Country: Mozambique

Ethnic Group: Makua/ Emakua

Date Finalized: 20 November 2020

Team: Zeenat Hammond (lead), Rebekah Kamer, Vianney Mancilla

Content Warning: forced labor

Approximate Time Period: 1700-1880

There is evidence that the Makua ethnic group of Mozambique has been subjected to forced labor. The data quality is rated a 2. 

            The Makua people are Mozambique’s largest matriarchal tribe with a total population of 7,400,000 who were one of the major victims of slave capture and export demand in Mozambique (Alpers 2001). In the 18th century, the Makua people were enslaved by Portuguese, Arabs, and the Yao people. The largest demand at the time came from the ‘Umani Arabs’ seeking slaves for domestic labor and the French who lacked plantation workers. The Yao people on the other hand targeted them to meet the slave demand of Swahili Arabs centered around Zanzibar.Even though they were peaceful, it is is noted that one of the strategies deployed by Africans and Arab slave raiders and traders was to dehumanize the Makua and Lomwe communities, by publicly stereotyping them as “barbarous and savage tribes”, which made slave buyers between 1800 and 1880 feel justified and righteous in “exploiting, civilizing” them from their barbarous ways (Allen 2003; Wikipedia, 2020).

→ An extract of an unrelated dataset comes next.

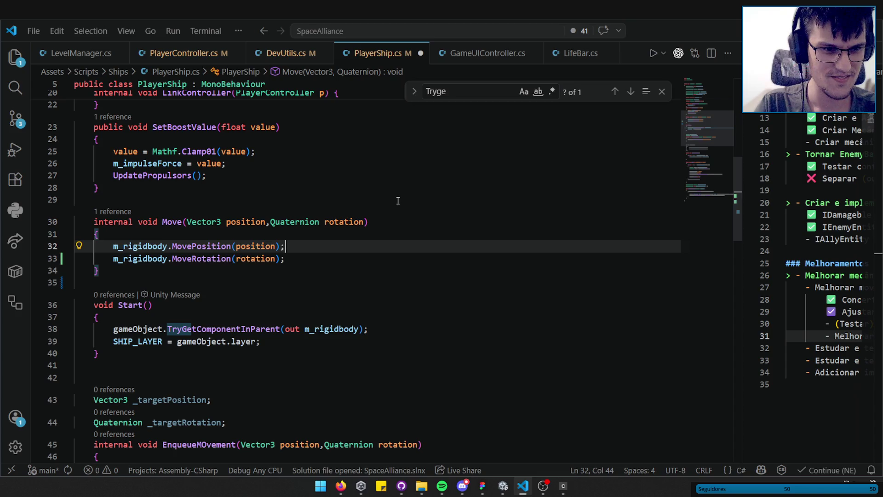
left_click_drag(108, 328, 424, 354)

In the nineteenth century, the Makua of Mozambique were subjected to forced labor through the Islamic networks and were transported to countries involved in the Indian Ocean exchange. After being victims of the slave raids and devastated communities, the Makua chiefs joined in on lucrative trading by becoming a supplier of slaves and raiding ethnic groups near them, selling the captured people to the same merchants and exporters.  The Makua were sent as forced emigrants (as bondage or contracted laborers) to Comoros alongside other African ethnic groups. In 1846, when the new, ruling French declared emancipation, approximately 16% (843) of the population in Mayotte was composed of Makua slaves. Under the harsh, ruling class, the Nwanzi, the Makua were forced to pay an excessive tax. Growing unrest resulted in Makua uprisings against the ruling French in Mayotte (Alpers, 2001). All these forced migrations have led Makua people to obtain a presence in many islands of the Indian Ocean such as Madagascar, the Caribbean, the United States and elsewhere.

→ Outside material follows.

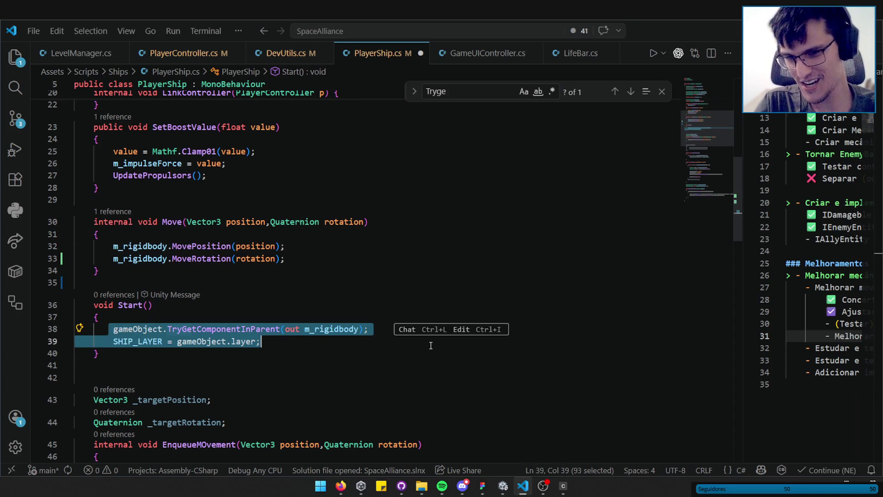
left_click(430, 346)
left_click_drag(301, 355, 111, 328)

            This is evidence of forced labor because of the deliberate cases of forced labor during the 17th-19th centuries, however, considering the limited sources and lack of information into the specific details on the Makua, the data quality is rated at a 2.

Sources

  1. Alpers, E. (2001). A Complex Relationship: Mozambique and the Comoro Islands in the 19th and 20th Centuries (Une relation complexe: Le Mozambique et les Comores aux 19e et 20e siècles). Cahiers d’études africaines, 41(161), 73-95. Retrieved from, http://www.jstor.org/stable/4393107
  2. Allen, R. B. (2003). The Mascarene slave-trade and labour migration in the Indian Ocean during the eighteenth and nineteenth centuries. Slavery and Abolition, 24(2), 33-50.
  3. Wikipedia, (2020), “Makua People.”  Wikimedia Foundation, 29 Oct. 2020 (last updated), en.wikipedia.org/wiki/Makua_people.